Let us sing to the Lord a new song, for He has done marvelous things, and will do even more wonderful things by the presence of Christ, through which all things come from annihilation to re-creation, through which the old things appear as new and take on a vigorous new life by being elevated to God. [1]

God took  in and joined together all that took place before the incarnation, especially all the pains and sorrow indicated by our musical drama, and joined in with it all, sharing with us all those pains and sorrows, bringing to them something new, something which can and should change the direction of the drama itself. God’s response to our song, therefore, is something unexpected: it was to join in with us, to join in with that song, to affirm that song and then add to it, to help direct it from within. God has taken it all in, including the hopes and dreams which were also represented by that musical drama, and transformed it from within, making the song itself “new” in the process.  This new song continues to take from all that came before it, but does so in the light of grace and the eschaton, bringing thus, a direction to the song, a conclusion which transforms the meaning of the song itself. Each person still has something to contribute to that song, something which shows how invaluable they and their lives are, but now they will be able to see how it can and will properly integrate with the greater song of humanity itself.   And, as St. Hildegard pointed out, just as we have  new song through the new Adam, we have the new Adam because of the  new Eve, Mary the Theotokos, so that the dissonance Adam and Eve established in the human song due to their sin could be and would be brought back to a new harmony through Christ and his mother, Mary:

Therefore, O Wisdom, heaven and the angels adore you, and all the heavenly hosts marvel at you, saying: Oh! Oh! All the miracles of God arose from “the slime of the earth” [Gen 2.7], so that a new sun came forth and a new light shone out, and a new song resounded among us. Wherefore, O Wisdom, praise be to you, because you found another woman, the Virgin Mary, that the serpent could not deceive, and she has crowned all the human race, so that from now on the devil will be unable to delude man as he did before. For in her pain Even was the mother of all weeping, but in Mary joy resounded with harp and harmony.[2]

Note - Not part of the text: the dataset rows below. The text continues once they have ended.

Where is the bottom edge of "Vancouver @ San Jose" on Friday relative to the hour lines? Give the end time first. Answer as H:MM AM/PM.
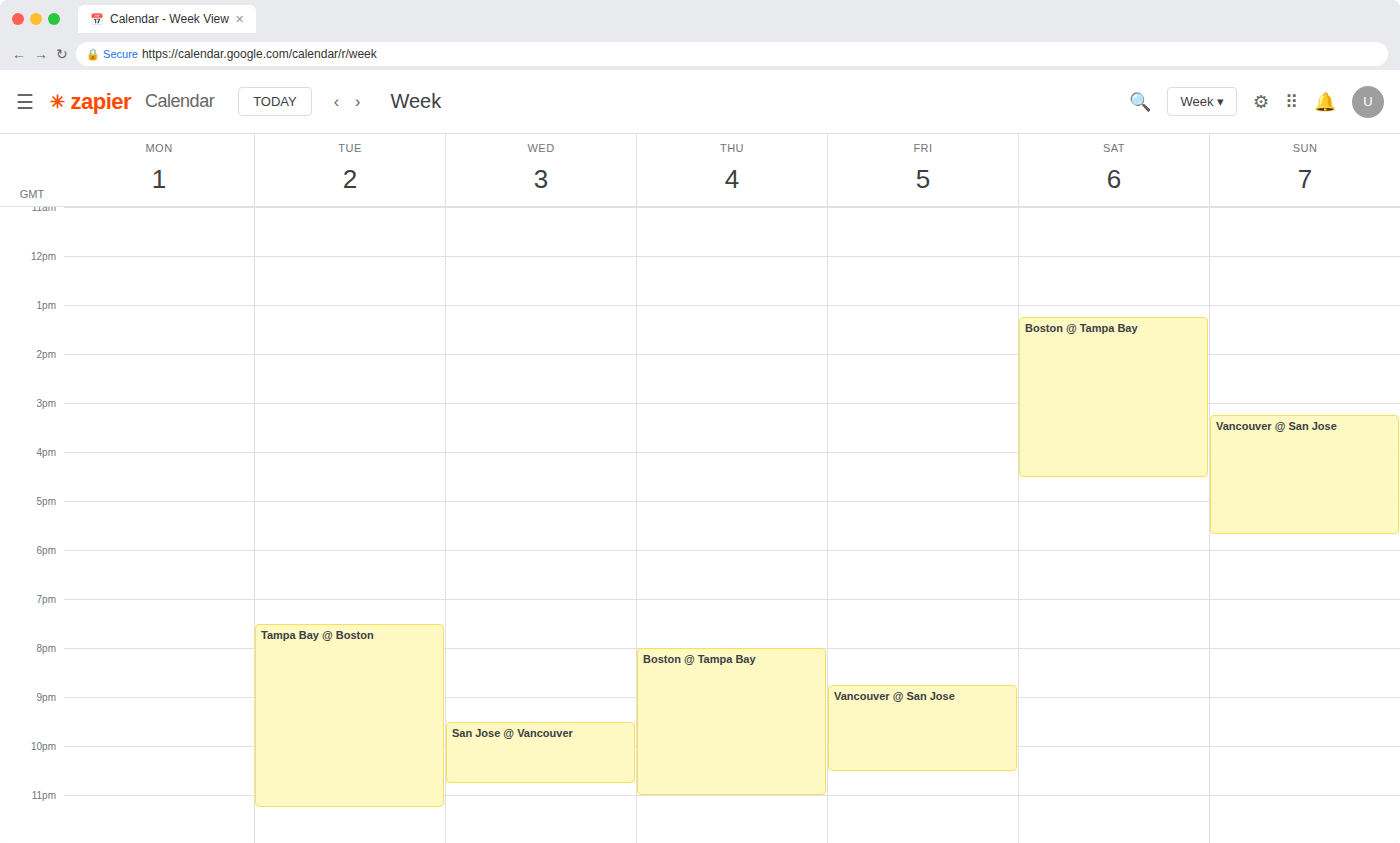
10:30 PM -- halfway between the 10 PM and 11 PM lines.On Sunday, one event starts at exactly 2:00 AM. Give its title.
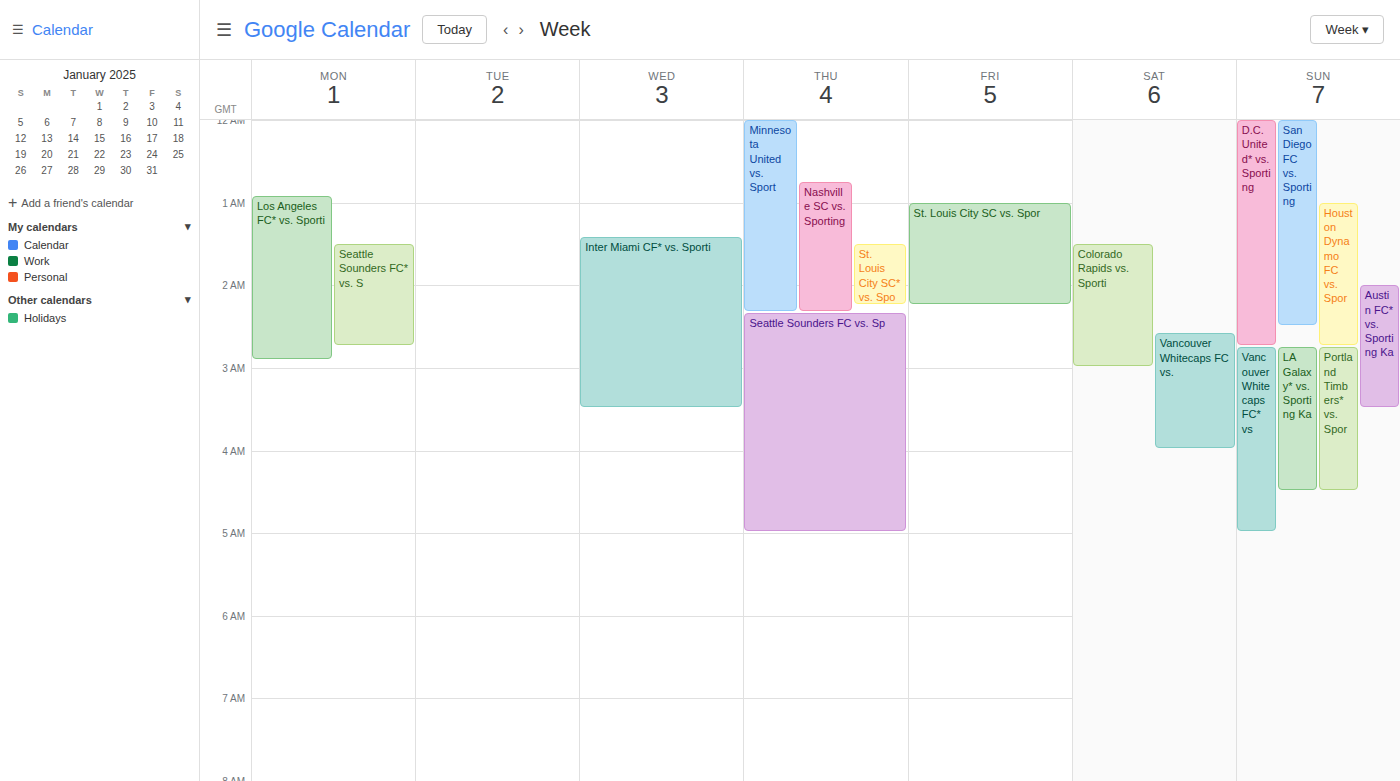
"Austin FC* vs. Sporting Ka""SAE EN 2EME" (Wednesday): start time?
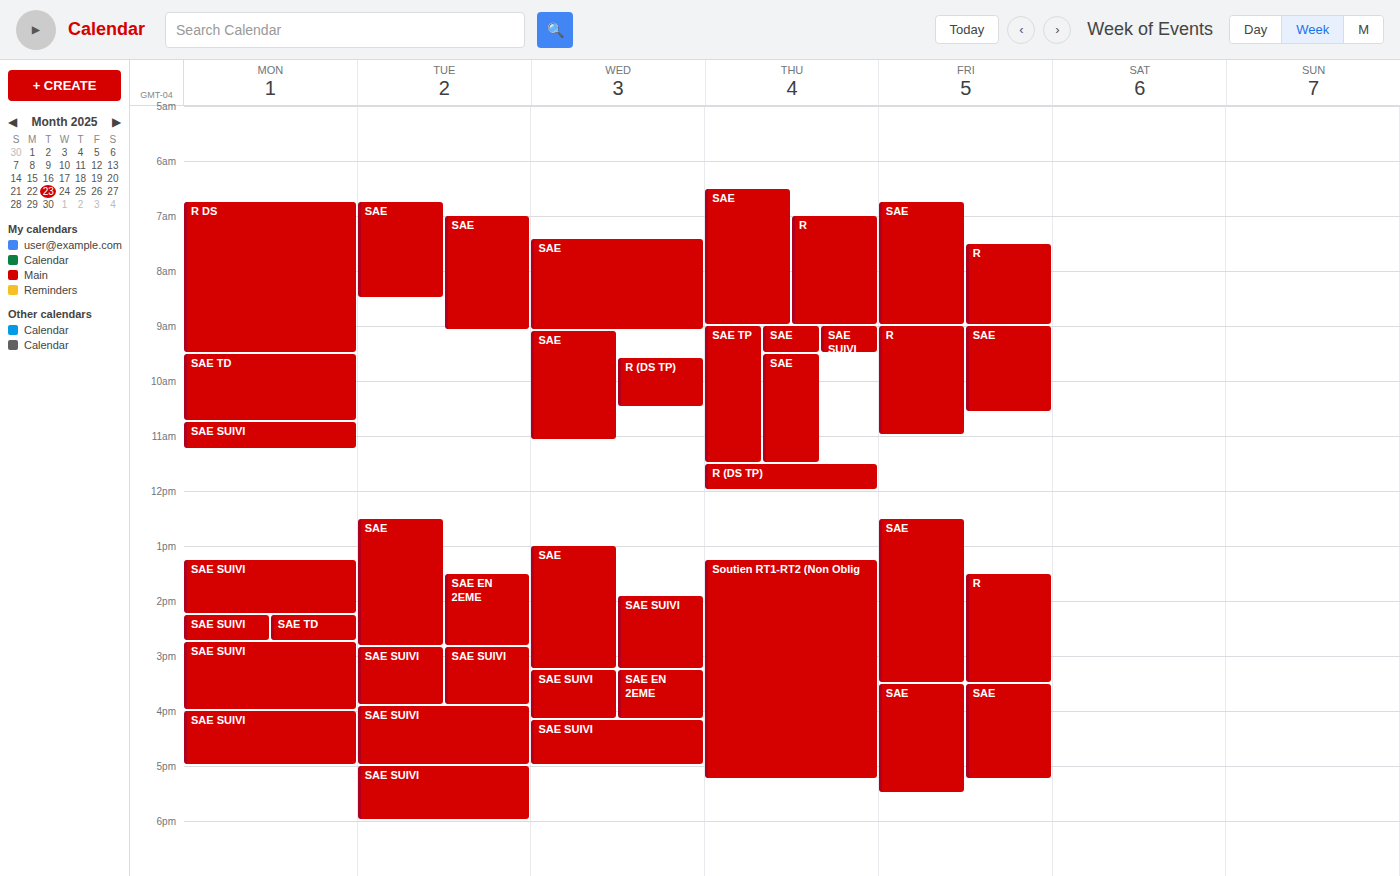
3:15 PMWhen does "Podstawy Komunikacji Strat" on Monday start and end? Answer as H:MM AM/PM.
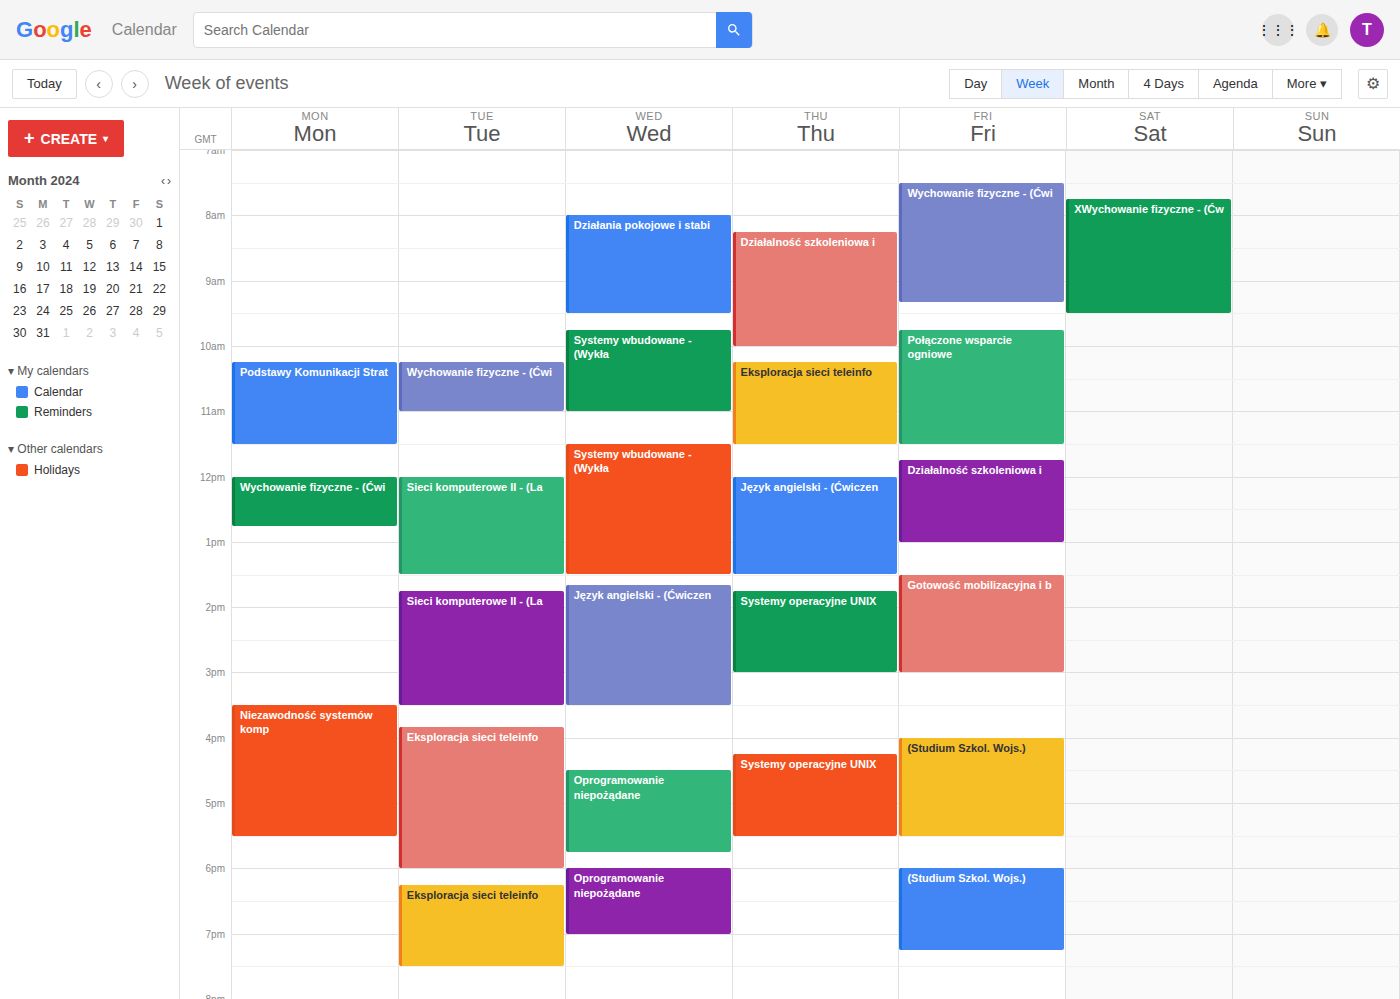
10:15 AM to 11:30 AMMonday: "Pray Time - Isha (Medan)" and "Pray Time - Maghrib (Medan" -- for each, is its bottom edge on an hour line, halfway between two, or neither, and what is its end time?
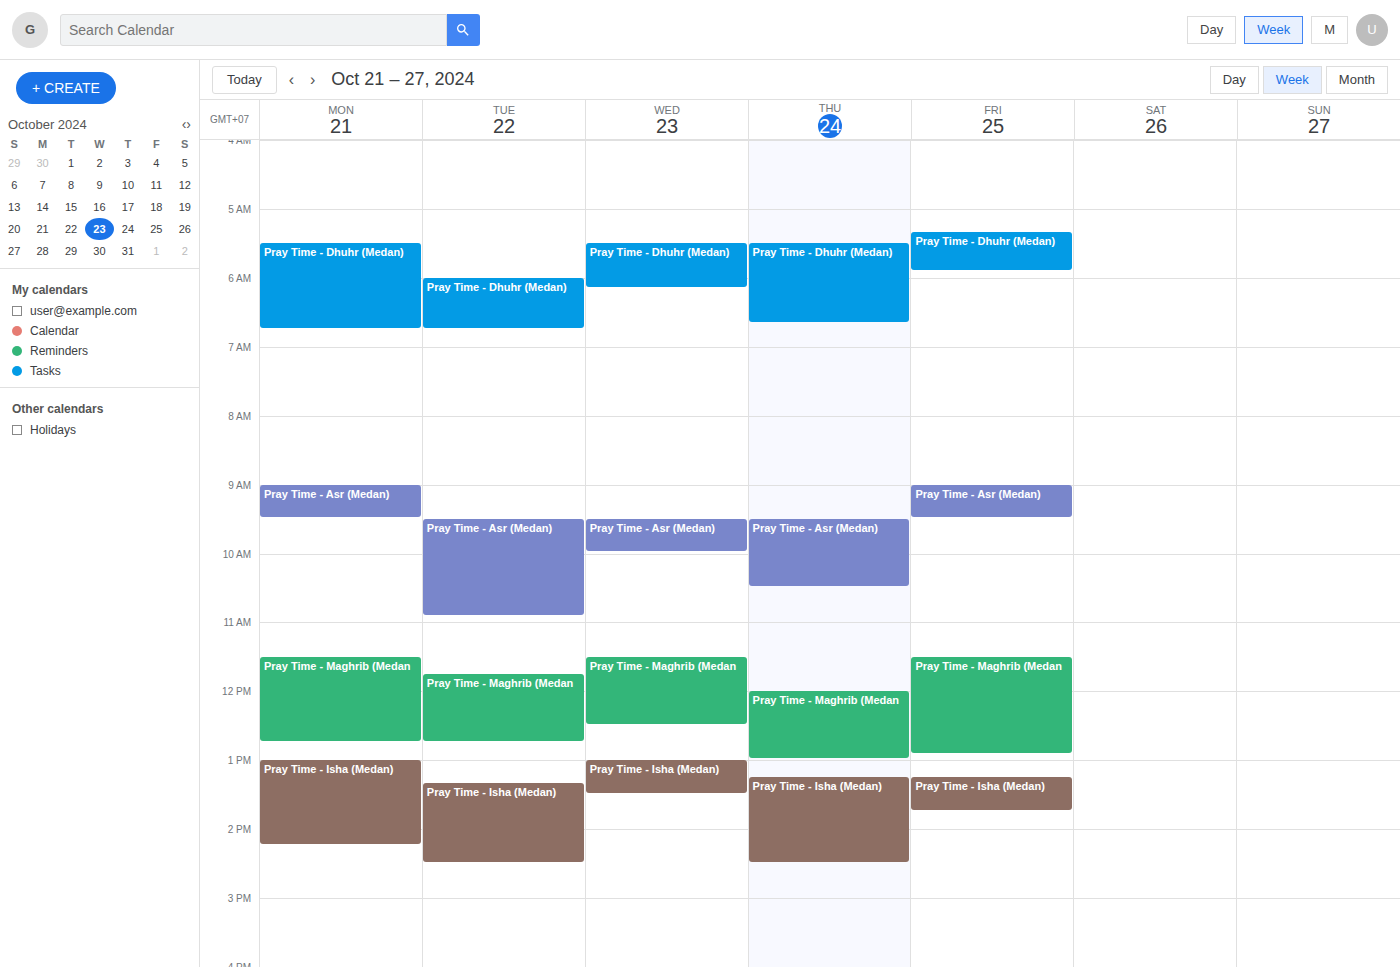
"Pray Time - Isha (Medan)": 2:15 PM, neither: a quarter of the way from the 2 PM line to the 3 PM line. "Pray Time - Maghrib (Medan": 12:45 PM, neither: three quarters of the way from the 12 PM line to the 1 PM line.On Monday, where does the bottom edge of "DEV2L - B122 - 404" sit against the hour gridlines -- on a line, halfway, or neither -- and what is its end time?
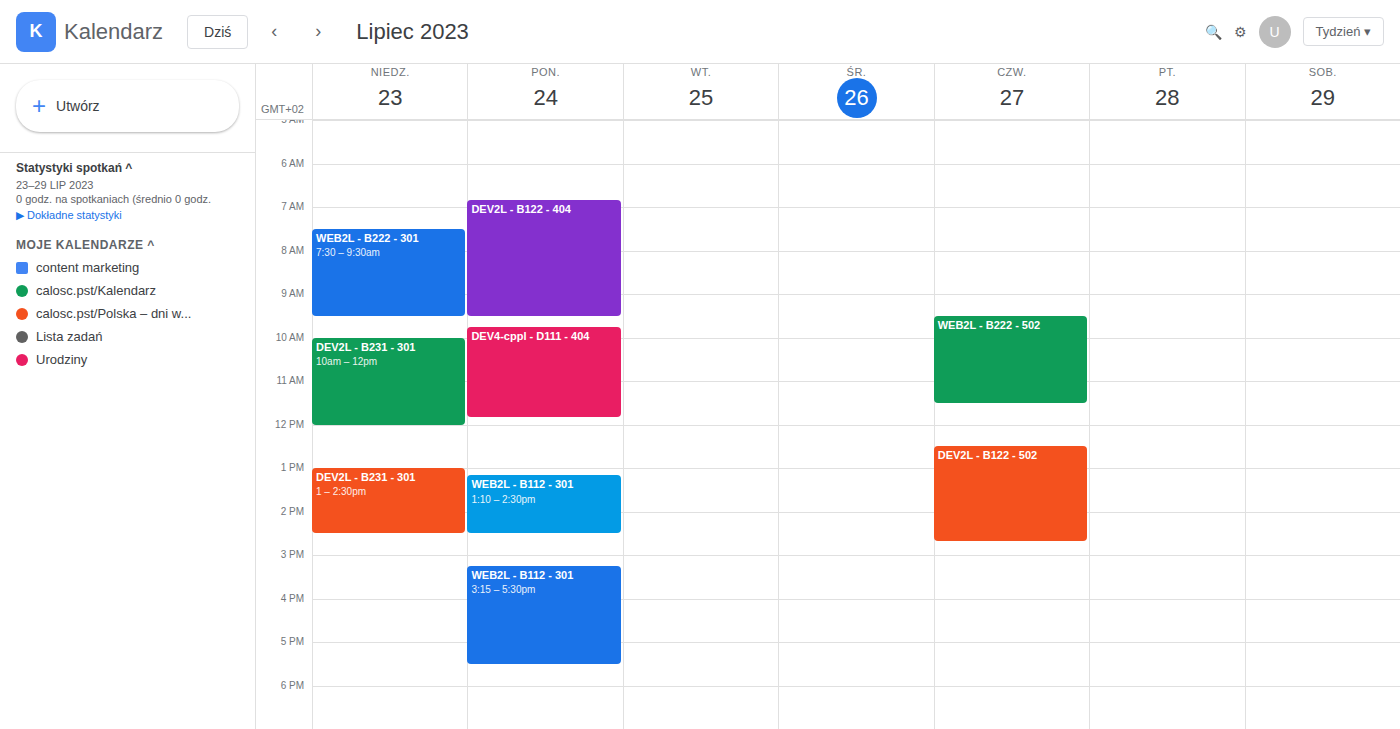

We have been given a new song. We are encouraged to find out how we can best integrate ourselves with it, to find our place in the harmony which Christ and Mary have established. Let us do so, even as we take in and appreciate the contributions of others, so that we can be inspired by each other and experience all the good the new song can and will bring about.


[1] St Sophronios of Jerusalem, “Homily  4: Homily on the Presentation of our Lord and Savior Jesus Christ”  in Homilies. Trans. John M. Duffy (Cambridge: Harvard University Press, 2020), 129.

[2] St. Hildegard of Bingen, “Letter 390” in The Letters of Hildegard of Bingen. Volume III. Trans. Joseph L Baird and Radd K Ehrman (Oxford: Oxford University Press, 2004), 194.